Beyond the list view and the form view, Odoo has the Kanban view, a particularly visual way of seeing records. This piece is about Kanban views in Odoo.
What a Kanban view is
A Kanban view presents records as cards, arranged into columns. Each record is a card, showing some of its information, and the cards are grouped into columns. The Kanban view is a visual presentation: rather than a list of rows, it is a board of cards, where the eye can take in how the records are distributed across the columns.
What Kanban views are for
The Kanban view is particularly suited to records that move through stages. Where a kind of record has a stage, a state it is in, and records move through those stages, a Kanban view with the columns being the stages is a natural fit: each record is a card in the column of its stage, and the board shows, at a glance, how the records are distributed across the stages, how much is at each stage, what is moving. This is exactly the right view for things like a pipeline of opportunities, or work moving through stages, the Kanban view shows the flow. So Kanban views are for records where the visual, by-stage presentation genuinely suits them, especially records that move through stages.
Building a Kanban view
A Kanban view, in Odoo, is defined in XML, in a module's views, like the other views. The developer builds the Kanban view by defining how the records are presented as cards and how they are grouped into columns: what each card shows, and what the columns are, often the stages. Building the Kanban view is defining that visual, card-and-column presentation of the kind of record.
Building a good Kanban view
Building a good Kanban view is about making the board a genuinely useful at-a-glance picture. The cards should show the information that genuinely helps a user understand a record at a glance, enough to be useful, not so much that the card is cluttered. The columns should be the genuine, sensible grouping, the stages, where the records move through stages. A good Kanban view, with useful cards and sensible columns, gives a genuine at-a-glance picture of the records and, where they move through stages, of the flow. Building it well means making that picture genuinely clear and useful.
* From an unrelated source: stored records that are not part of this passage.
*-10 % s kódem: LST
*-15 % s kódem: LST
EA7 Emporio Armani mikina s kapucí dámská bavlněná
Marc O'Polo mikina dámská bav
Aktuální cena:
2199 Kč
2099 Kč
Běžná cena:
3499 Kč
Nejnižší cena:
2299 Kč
Choosing the Kanban view where it suits
An honest note. The Kanban view is one of the ways records can be presented, and it is the right choice where the visual, card-and-column, often by-stage, presentation genuinely suits the records. For records that genuinely move through stages, a Kanban view is genuinely valuable. For records where that visual presentation does not genuinely suit them, the list view or another may be the better way to see them. A developer should provide a Kanban view where it genuinely suits the kind of record, particularly where the records move through stages.
The takeaway
Kanban views in Odoo present records as cards arranged into columns, a visual presentation where the eye takes in how records are distributed. The Kanban view is particularly suited to records that move through stages, with the columns being the stages, so the board shows the flow at a glance. A developer builds a Kanban view in XML, defining the cards and the columns, and builds it well by making the cards genuinely useful at a glance and the columns a sensible grouping. Provide a Kanban view where it genuinely suits the records. For how we approach Odoo, see our ERP practice.